Put each line of the data below into a JSON list of strings, one string per line. Omit blank lines and leave the pictures out.

------------------------------------

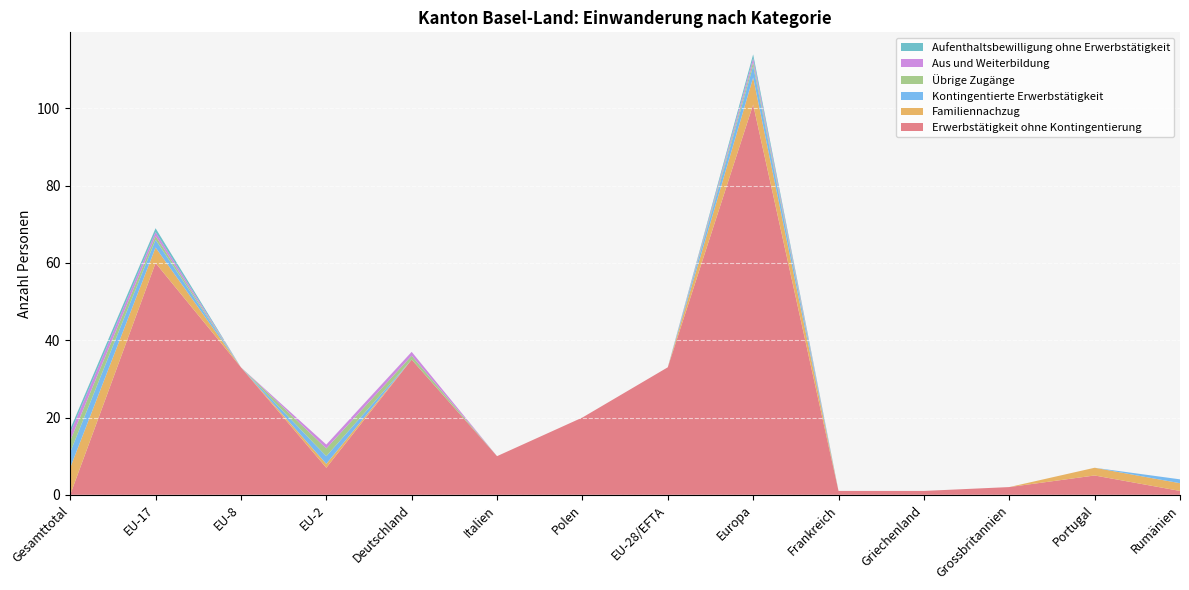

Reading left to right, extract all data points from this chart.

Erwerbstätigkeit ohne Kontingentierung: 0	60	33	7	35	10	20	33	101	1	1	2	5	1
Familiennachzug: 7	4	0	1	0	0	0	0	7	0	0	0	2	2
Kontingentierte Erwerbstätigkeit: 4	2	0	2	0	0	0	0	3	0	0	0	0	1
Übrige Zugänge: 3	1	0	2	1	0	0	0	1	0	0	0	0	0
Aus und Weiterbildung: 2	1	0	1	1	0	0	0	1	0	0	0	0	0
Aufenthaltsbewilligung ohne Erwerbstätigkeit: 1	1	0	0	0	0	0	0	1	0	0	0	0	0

------------------------------------

Answer section
[
  "Reading left to right, extract all data points from this chart.",
  "Erwerbstätigkeit ohne Kontingentierung: 0\t60\t33\t7\t35\t10\t20\t33\t101\t1\t1\t2\t5\t1",
  "Familiennachzug: 7\t4\t0\t1\t0\t0\t0\t0\t7\t0\t0\t0\t2\t2",
  "Kontingentierte Erwerbstätigkeit: 4\t2\t0\t2\t0\t0\t0\t0\t3\t0\t0\t0\t0\t1",
  "Übrige Zugänge: 3\t1\t0\t2\t1\t0\t0\t0\t1\t0\t0\t0\t0\t0",
  "Aus und Weiterbildung: 2\t1\t0\t1\t1\t0\t0\t0\t1\t0\t0\t0\t0\t0",
  "Aufenthaltsbewilligung ohne Erwerbstätigkeit: 1\t1\t0\t0\t0\t0\t0\t0\t1\t0\t0\t0\t0\t0"
]